[Records contained in a dataset]
· · ·

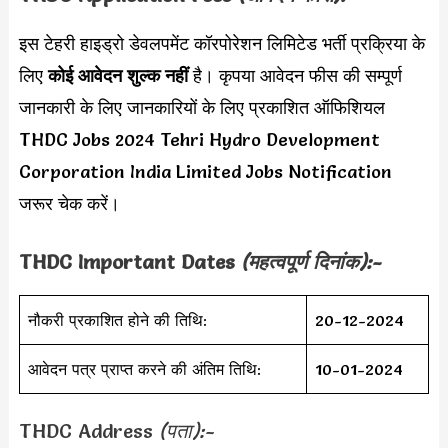
इस टेहरी हाइड्रो डेवलपमेंट कॉरपोरेशन लिमिटेड भर्ती प्रक्रिया के
लिए
कोई आवेदन शुल्क नहीं
है। कृपया आवेदन फीस की सम्पूर्ण
जानकारी के लिए जानकारियों के लिए प्रकाशित ऑफिशियल
THDC Jobs 2024 Tehri Hydro Development
Corporation India Limited Jobs Notification
जरूर चेक करें।
THDC Important Dates
(महत्वपूर्ण दिनांक):-
नौकरी प्रकाशित होने की तिथि:
20-12-2024
आवेदन पत्र प्राप्त करने की अंतिम तिथि:
10-01-2024
THDC Address
(पता):-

· · ·

• **REQUIRED WORK**
In the records above, how many lines include "Jobs"? Reply only with the number.

• **RESULT BELOW**
2